▶ [Document text]:

"""

One of the worst thing found in the real world IT is the mixing of several languages in the same file.
I remember, years ago, having written a site with ColdFusion (CFM) with no less than 4 languages in the same file: HTML, JavaScript, CFM and SQL.
This kind of situation still exists more that 15 years later…
I'm not sure this practice can be called a “concept”…
But I'm sure that I don't want it for ISA.
A page, or even a window, is some kind of bag, either a bag of characters or of pixels. That's a weakly structured thing.
Conceptually, the corresponding Class family is a “Display”. This means something that is able to presents some thing to our eyes. A Display is of several classes: Discrete indicator (LED), Characters display, Graphical or a mix of these previous ones.
Depending of its class(es), a Display have properties like: the semantic of an indicator, number of characters, number of lines, resolution, color support, etc.
From an oo point of view, a Display Object displays Objects. Typically, these Objects are pushed on the Display and live in a space, with an orthonormal .
The Objects, or Views of these, are able to be displayed and edited in a Display. An Object may also be related to other Objects, or even incorporated into them.
This is far richer that managing a graphic bag manually, specificly and repeatedly.

"""

▶ [Landmark coordinate records]:
"""

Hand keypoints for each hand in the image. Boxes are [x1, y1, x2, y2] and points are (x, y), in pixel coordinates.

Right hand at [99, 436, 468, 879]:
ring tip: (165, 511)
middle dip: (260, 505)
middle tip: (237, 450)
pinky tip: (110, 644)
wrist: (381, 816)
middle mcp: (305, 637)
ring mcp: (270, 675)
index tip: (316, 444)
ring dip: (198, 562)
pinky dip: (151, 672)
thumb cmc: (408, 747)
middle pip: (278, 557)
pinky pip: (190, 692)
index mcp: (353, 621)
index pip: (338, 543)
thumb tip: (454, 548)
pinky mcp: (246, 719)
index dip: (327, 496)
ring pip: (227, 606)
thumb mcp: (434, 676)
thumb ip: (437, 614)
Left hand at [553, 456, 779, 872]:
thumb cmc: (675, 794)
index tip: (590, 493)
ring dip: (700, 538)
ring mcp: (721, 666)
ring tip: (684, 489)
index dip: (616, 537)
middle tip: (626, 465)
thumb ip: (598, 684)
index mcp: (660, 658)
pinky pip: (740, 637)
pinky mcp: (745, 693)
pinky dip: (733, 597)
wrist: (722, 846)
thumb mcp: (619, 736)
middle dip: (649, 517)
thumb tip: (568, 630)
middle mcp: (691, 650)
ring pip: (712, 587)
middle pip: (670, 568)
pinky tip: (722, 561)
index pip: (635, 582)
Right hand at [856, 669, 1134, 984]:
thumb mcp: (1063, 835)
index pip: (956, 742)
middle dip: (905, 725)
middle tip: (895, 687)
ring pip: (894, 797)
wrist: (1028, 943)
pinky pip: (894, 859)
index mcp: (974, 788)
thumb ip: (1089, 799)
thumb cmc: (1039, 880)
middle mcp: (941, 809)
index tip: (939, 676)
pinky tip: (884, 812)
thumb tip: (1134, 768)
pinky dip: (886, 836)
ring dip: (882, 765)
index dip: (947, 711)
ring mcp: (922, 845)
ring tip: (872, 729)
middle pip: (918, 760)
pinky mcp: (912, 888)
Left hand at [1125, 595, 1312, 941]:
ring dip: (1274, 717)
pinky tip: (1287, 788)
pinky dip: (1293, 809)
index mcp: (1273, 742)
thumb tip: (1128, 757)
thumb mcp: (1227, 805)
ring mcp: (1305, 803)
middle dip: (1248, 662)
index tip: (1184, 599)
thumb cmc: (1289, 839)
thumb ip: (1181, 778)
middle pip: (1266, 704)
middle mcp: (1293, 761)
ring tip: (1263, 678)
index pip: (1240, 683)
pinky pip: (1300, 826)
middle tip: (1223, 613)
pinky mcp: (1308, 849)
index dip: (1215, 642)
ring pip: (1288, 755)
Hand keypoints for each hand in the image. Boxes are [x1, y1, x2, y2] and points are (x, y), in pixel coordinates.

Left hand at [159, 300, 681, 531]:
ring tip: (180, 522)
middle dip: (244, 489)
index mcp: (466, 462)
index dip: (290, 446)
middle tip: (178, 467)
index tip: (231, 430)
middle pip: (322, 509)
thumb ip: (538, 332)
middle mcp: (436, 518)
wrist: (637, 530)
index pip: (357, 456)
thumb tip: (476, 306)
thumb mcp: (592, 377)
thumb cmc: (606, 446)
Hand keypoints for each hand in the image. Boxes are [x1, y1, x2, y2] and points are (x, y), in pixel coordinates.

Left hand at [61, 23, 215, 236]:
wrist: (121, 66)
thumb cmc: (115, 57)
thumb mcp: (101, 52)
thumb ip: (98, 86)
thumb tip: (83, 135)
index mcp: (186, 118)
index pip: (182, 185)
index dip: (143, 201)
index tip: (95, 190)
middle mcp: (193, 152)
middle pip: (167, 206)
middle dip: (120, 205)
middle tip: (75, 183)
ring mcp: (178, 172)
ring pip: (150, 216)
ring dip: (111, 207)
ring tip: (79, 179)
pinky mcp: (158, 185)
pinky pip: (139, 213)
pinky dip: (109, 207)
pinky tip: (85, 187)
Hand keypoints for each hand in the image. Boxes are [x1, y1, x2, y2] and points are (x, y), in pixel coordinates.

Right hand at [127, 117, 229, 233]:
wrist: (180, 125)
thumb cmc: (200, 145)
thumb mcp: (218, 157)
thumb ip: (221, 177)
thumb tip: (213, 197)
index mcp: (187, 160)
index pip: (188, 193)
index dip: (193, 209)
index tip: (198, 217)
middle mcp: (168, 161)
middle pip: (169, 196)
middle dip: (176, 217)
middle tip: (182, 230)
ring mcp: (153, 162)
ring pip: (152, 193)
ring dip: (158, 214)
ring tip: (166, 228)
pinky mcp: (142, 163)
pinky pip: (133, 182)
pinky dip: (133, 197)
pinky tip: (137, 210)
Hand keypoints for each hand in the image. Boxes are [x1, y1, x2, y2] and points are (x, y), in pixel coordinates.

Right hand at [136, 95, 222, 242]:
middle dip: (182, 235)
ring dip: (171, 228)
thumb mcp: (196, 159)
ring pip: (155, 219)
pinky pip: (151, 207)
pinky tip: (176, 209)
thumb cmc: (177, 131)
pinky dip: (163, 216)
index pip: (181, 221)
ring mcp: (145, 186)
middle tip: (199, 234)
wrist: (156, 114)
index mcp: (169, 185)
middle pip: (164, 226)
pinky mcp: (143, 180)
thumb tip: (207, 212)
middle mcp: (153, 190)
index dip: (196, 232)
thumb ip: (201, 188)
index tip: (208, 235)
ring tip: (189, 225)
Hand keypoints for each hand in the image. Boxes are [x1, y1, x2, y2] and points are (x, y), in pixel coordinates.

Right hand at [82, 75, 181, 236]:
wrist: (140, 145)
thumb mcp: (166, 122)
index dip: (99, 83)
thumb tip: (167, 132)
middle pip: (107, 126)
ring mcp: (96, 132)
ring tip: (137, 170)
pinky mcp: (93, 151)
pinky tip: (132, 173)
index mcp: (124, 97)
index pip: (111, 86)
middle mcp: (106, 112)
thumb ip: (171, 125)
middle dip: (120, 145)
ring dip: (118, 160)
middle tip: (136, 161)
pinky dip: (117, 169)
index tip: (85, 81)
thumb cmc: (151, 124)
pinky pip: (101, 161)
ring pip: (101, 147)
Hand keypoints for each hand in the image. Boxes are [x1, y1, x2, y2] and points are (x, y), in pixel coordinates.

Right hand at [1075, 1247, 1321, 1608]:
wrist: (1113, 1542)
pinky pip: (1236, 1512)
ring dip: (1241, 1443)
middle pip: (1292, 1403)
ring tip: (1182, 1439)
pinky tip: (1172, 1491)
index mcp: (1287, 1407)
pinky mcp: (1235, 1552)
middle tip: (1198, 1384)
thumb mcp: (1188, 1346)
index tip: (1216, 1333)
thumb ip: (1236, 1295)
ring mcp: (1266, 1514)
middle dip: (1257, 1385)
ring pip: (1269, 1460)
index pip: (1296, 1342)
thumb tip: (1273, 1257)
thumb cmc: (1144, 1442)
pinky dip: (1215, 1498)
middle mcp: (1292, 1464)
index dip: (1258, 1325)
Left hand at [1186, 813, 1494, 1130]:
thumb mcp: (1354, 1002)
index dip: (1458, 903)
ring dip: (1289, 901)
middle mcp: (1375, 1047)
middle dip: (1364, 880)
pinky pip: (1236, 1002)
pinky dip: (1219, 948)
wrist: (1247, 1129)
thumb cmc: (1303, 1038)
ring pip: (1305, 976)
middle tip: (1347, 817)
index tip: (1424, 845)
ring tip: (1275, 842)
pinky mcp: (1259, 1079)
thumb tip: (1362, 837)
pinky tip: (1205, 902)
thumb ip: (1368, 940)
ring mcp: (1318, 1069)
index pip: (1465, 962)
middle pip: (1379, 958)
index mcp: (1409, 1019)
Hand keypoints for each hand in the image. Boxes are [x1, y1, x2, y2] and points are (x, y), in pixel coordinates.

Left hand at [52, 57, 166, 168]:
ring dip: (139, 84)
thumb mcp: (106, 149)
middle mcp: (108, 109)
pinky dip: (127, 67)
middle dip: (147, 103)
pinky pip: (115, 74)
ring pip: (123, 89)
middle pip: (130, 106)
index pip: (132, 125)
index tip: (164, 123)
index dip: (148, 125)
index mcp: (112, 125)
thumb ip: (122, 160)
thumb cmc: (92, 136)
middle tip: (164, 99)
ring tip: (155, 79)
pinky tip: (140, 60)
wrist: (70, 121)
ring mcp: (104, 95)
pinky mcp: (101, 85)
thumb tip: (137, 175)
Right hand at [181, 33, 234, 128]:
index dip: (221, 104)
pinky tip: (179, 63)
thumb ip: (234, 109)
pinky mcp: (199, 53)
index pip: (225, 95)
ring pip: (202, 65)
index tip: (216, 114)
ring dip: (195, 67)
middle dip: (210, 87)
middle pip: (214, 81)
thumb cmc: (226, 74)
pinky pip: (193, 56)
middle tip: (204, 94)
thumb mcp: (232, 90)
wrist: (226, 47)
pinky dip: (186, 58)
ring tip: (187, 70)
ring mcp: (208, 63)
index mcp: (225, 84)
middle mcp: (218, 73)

"""

▶ [Required tasks]:
- a) In the passage on displays, which four languages did the ColdFusion site contain in the same file?
- b) From the passage on displays, extract the portion between "I remember, years" and "it for ISA.", inclusive.

▶ [Results of the tasks]:
- a) HTML, JavaScript, CFM and SQL.

- b)
I remember, years ago, having written a site with ColdFusion (CFM) with no less than 4 languages in the same file: HTML, JavaScript, CFM and SQL.
This kind of situation still exists more that 15 years later…
I'm not sure this practice can be called a “concept”…
But I'm sure that I don't want it for ISA.